On 25 January, Egypt celebrated "Police Day," commemorating the massacre of over 50 policemen in Ismailiyya by British forces on that day in 1952, which triggered widespread demonstrations and riots in Cairo. Today however, as Zeinobia writes, the police have turned from a symbol of resistance against foreign occupation to a symbol of repression. Not only because its main role is to protect the regime and quell all forms of political dissent, but also because of the daily abuse many Egyptians suffer from the hands of the police.
It's an interesting coincidence (or maybe they were actually inspired or provoked by the media coverage surrounding this day?) that microbus drivers in Giza chose this week to go on strike, protesting abuse and harassment by the police.

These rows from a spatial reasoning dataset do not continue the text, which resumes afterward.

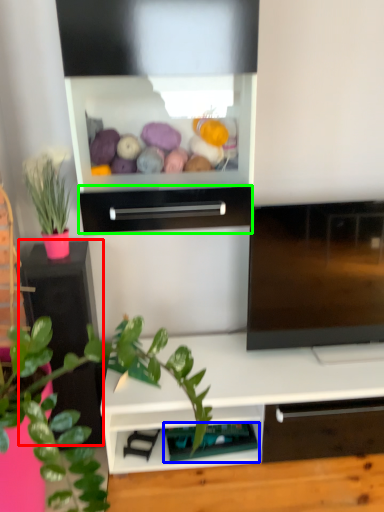
Question: Which object is the farthest from table (highlighted by a red box)? Choose among these: shelf (highlighted by a blue box) or drawer (highlighted by a green box).

Choices:
 (A) shelf
 (B) drawer

Answer: (A)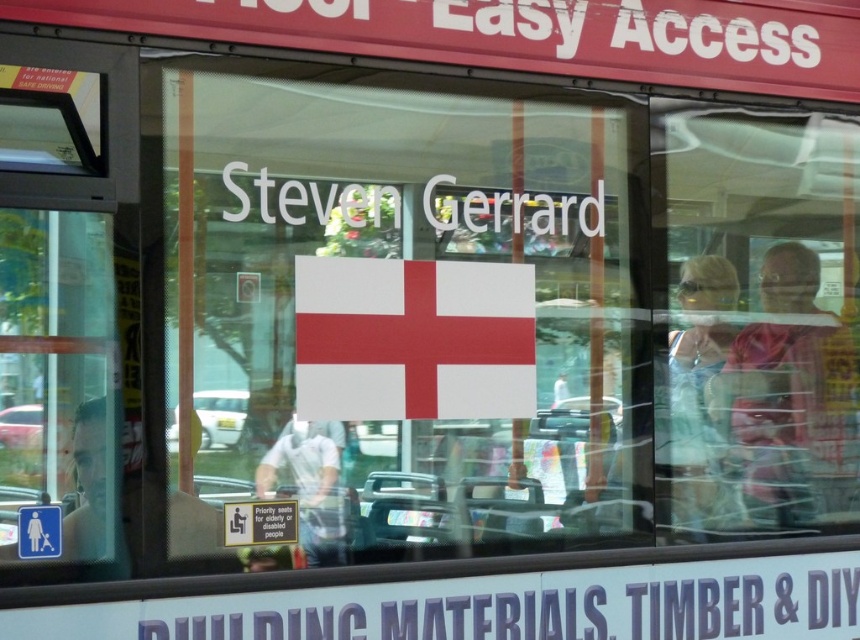
You are a passenger on the bus and want to read the text on the white paper at center and the white matte flag at center. Which object is wider so that you can read its text more easily?

The white paper at center is wider than the white matte flag at center, so you can read its text more easily.

You are a bus passenger trying to read the white paper at center and the white matte flag at center through the bus window. Since both are at the center, can you tell me which one is closer to you?

The distance between the white paper at center and the white matte flag at center is 4.15 inches, but since both are at the center, it is unclear which one is closer without additional spatial cues.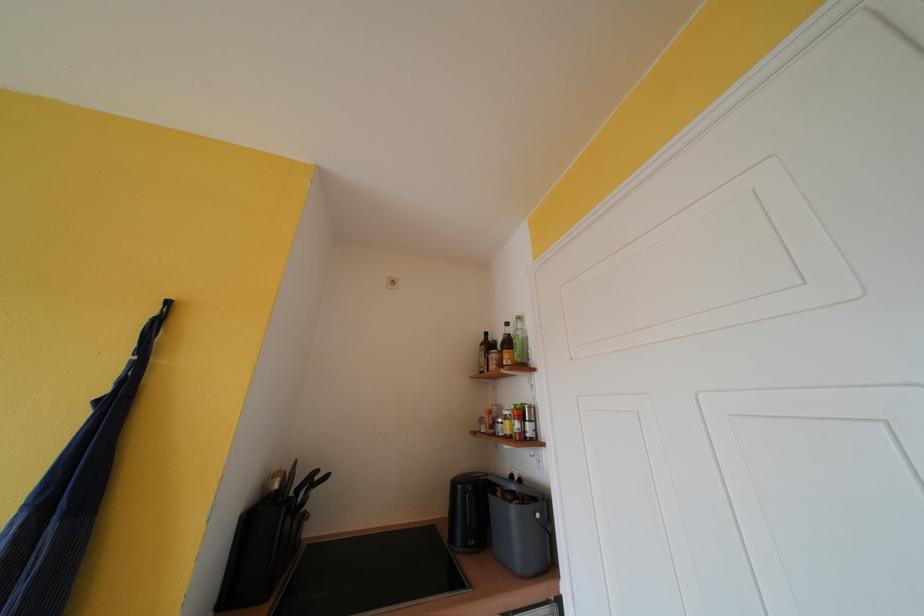
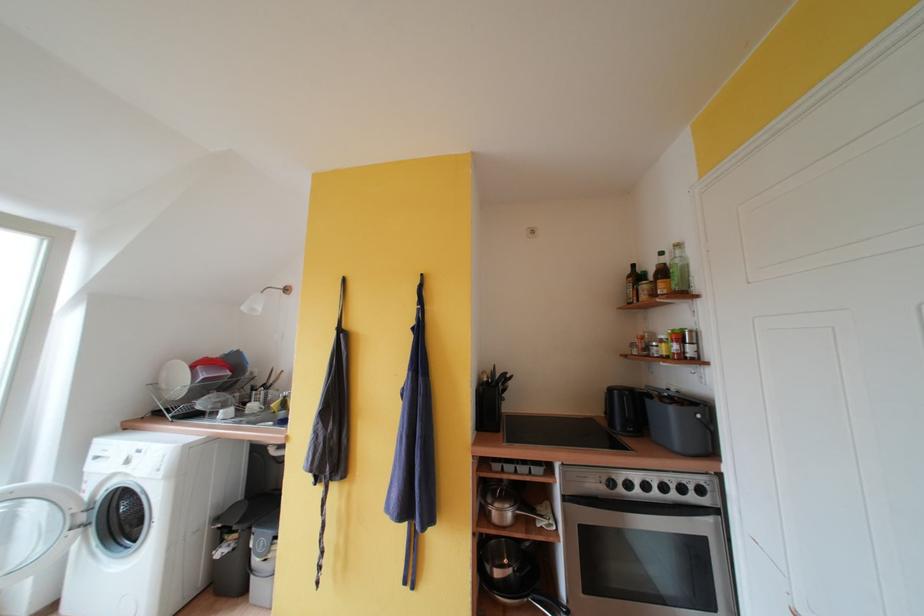
Where in the second image is the point corresponding to [516,334] from the first image?

(671, 262)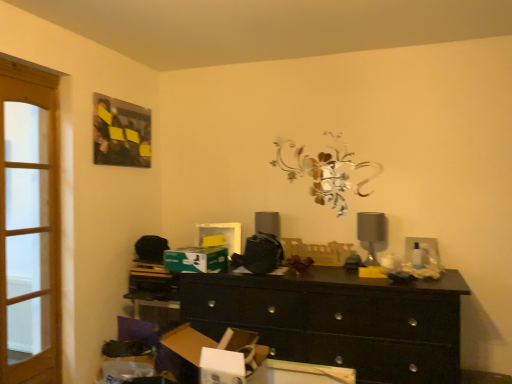
Question: Can you confirm if light brown wooden screen door at left is wider than black wood chest of drawers at center?

Choices:
 (A) yes
 (B) no

Answer: (B)

Question: Can you confirm if light brown wooden screen door at left is positioned to the right of black wood chest of drawers at center?

Choices:
 (A) no
 (B) yes

Answer: (A)

Question: From a real-world perspective, is light brown wooden screen door at left on top of black wood chest of drawers at center?

Choices:
 (A) no
 (B) yes

Answer: (B)

Question: Can you confirm if light brown wooden screen door at left is bigger than black wood chest of drawers at center?

Choices:
 (A) yes
 (B) no

Answer: (B)

Question: Is light brown wooden screen door at left positioned behind black wood chest of drawers at center?

Choices:
 (A) no
 (B) yes

Answer: (B)

Question: From the image's perspective, does light brown wooden screen door at left appear lower than black wood chest of drawers at center?

Choices:
 (A) no
 (B) yes

Answer: (A)

Question: Is black wood chest of drawers at center to the right of yellow plastic tray at center from the viewer's perspective?

Choices:
 (A) yes
 (B) no

Answer: (B)

Question: Is black wood chest of drawers at center placed right next to yellow plastic tray at center?

Choices:
 (A) yes
 (B) no

Answer: (B)

Question: Is the position of black wood chest of drawers at center more distant than that of yellow plastic tray at center?

Choices:
 (A) yes
 (B) no

Answer: (B)

Question: Would you say black wood chest of drawers at center contains yellow plastic tray at center?

Choices:
 (A) no
 (B) yes

Answer: (A)

Question: Does black wood chest of drawers at center have a lesser height compared to yellow plastic tray at center?

Choices:
 (A) no
 (B) yes

Answer: (A)

Question: Is black wood chest of drawers at center closer to the viewer compared to yellow plastic tray at center?

Choices:
 (A) yes
 (B) no

Answer: (A)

When I read about this strike, I was reminded about a small episode I witnessed a few weeks ago on the microbus from Lebanon Square to 6h of October City. After one of the passengers got of the bus at the beginning of 6th of October without paying the fare of 2,50 pounds, the driver immediately started to complain loudly to the rest of us: "He's a police officer, that guy. Of course he doesn't pay the fare. Now he's going to take a tuk-tuk to his house, for free of course!"
To this one of the passengers replied: "Yeah, they're all like that. This is the only principle they teach at police academy these days: The people in the service of the police!"
Pic above: The police protecting the people from dangerous political dissent during a Kifaya demonstration on 12 December 2006.